I have defined a hash table keyword_table
to store all the keywords of my language. Here is part of the code:
(* parser.mly *)
%token CALL CASE CLOSE CONST
...
reserved_identifier:
| CALL { "Call" }
| CASE { "Case" }
| CLOSE { "Close" }
| CONST { "Const" }
...
(* lexer.mll *)
{let hash_table list =
let tbl = Hashtbl.create (List.length list) in
List.iter (fun (s, t) -> Hashtbl.add tbl (lowercase s) t) list;
tbl
let keyword_table = hash_table [
"Call", CALL; "Case", CASE; "Close", CLOSE; "Const", CONST;
... ]}
rule token = parse
| lex_identifier as li
{ try Hashtbl.find keyword_table (lowercase li)

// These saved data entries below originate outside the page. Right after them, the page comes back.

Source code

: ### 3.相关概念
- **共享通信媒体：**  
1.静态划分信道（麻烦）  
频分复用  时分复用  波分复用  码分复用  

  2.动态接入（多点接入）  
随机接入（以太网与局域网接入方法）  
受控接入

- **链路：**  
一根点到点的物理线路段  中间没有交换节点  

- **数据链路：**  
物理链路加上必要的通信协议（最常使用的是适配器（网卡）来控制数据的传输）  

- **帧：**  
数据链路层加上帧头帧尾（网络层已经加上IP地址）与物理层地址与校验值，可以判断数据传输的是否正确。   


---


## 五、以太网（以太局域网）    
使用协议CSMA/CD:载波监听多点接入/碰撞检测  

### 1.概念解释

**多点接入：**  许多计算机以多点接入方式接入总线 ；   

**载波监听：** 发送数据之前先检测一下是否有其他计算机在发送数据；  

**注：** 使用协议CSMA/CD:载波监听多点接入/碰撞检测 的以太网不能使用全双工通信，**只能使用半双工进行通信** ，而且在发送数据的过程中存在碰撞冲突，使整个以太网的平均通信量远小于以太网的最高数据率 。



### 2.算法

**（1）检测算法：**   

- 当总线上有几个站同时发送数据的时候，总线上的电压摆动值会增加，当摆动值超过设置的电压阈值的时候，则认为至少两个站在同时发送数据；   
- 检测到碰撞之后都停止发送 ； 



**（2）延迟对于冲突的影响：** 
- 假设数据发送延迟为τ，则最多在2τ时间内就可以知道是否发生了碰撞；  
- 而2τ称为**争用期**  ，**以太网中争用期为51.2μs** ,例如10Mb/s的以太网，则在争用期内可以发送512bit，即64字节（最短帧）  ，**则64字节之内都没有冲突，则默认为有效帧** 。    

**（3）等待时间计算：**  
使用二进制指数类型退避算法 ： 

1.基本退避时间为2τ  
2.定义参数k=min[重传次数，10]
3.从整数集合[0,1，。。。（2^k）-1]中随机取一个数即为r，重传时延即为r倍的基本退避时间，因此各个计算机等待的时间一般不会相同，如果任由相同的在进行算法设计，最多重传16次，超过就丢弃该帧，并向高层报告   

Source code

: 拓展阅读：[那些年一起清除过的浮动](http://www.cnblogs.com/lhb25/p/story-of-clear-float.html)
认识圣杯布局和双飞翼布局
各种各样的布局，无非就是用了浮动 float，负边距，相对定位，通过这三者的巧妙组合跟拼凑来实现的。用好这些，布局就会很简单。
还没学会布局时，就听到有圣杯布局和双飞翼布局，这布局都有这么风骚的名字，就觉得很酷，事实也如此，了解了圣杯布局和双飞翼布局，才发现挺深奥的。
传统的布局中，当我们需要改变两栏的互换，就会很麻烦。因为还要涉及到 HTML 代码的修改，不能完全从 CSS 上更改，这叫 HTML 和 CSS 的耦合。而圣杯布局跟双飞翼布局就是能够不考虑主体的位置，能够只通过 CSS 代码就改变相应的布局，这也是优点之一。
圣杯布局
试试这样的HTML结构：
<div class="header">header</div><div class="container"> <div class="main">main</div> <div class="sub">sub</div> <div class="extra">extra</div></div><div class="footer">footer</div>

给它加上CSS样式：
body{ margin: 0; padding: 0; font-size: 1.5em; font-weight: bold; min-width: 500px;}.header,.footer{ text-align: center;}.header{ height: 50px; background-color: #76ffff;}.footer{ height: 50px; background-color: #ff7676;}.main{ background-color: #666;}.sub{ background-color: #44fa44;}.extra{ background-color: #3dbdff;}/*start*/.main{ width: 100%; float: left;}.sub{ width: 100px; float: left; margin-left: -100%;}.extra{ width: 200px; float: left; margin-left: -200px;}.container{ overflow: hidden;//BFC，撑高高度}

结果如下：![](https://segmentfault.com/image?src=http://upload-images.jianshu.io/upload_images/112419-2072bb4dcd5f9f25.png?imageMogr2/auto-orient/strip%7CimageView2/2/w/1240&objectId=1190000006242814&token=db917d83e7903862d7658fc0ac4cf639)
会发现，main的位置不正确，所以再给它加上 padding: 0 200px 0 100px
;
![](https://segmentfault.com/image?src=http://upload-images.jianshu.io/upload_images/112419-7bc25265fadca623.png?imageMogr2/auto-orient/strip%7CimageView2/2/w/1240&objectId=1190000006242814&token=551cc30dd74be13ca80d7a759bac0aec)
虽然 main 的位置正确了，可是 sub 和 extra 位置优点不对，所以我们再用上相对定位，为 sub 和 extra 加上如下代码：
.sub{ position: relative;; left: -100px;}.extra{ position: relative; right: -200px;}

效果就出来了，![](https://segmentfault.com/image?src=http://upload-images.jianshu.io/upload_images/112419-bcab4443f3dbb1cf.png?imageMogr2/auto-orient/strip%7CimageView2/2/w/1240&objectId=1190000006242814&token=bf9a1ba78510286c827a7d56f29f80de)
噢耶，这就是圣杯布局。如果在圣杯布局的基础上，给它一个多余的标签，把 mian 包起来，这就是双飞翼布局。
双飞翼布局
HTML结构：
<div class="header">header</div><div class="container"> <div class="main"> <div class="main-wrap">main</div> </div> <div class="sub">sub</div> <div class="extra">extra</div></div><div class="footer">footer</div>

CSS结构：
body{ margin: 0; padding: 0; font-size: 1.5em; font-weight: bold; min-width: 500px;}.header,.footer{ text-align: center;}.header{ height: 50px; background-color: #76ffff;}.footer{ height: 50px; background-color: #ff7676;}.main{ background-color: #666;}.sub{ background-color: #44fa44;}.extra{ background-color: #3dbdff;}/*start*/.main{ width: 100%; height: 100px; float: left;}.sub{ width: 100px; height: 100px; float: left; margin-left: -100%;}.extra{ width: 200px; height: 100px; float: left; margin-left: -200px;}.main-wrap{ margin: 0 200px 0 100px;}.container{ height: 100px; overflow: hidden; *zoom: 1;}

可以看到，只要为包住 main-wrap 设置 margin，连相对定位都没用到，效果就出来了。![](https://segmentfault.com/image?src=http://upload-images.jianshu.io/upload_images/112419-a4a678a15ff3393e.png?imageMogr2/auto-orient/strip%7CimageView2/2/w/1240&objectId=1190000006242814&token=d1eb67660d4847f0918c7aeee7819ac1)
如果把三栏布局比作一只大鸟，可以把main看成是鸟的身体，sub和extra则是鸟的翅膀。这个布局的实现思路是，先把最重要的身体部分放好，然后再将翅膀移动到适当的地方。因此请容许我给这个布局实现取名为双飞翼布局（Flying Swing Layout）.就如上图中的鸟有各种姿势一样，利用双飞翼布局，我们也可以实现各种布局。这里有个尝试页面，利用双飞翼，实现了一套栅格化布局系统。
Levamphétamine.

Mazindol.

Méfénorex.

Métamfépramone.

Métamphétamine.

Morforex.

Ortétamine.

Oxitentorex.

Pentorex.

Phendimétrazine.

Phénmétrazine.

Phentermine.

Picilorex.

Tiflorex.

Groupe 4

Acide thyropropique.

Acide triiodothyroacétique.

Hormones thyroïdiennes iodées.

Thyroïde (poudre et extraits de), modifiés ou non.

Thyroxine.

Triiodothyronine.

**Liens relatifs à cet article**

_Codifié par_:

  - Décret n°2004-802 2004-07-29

with Not_found -> IDENTIFIER li }
As there are a lot of keywords, I really would like to avoid as much as possible from repeat code.
In parser.mly
, it seems that %token CALL CASE ...
could not be simplified, because each token must be defined explicitly. However, for reserved_identifier
part, is there possible to call a function to return a string from a token, instead of hard coding each string?
So, that suggests probably that a hash table is not suitable for this purpose. Which data structure is best choice for a search from both sides (we assume that each key from both sides is unique)? As a result, we want to realize find_0 table "Call"
returns token CALL
(used in lexer.mll
) and find_1 table CALL
returns "Call"
(used in parser.mly
).
Also, if this table
can be defined, where should I put it so that parser.mly
can use it?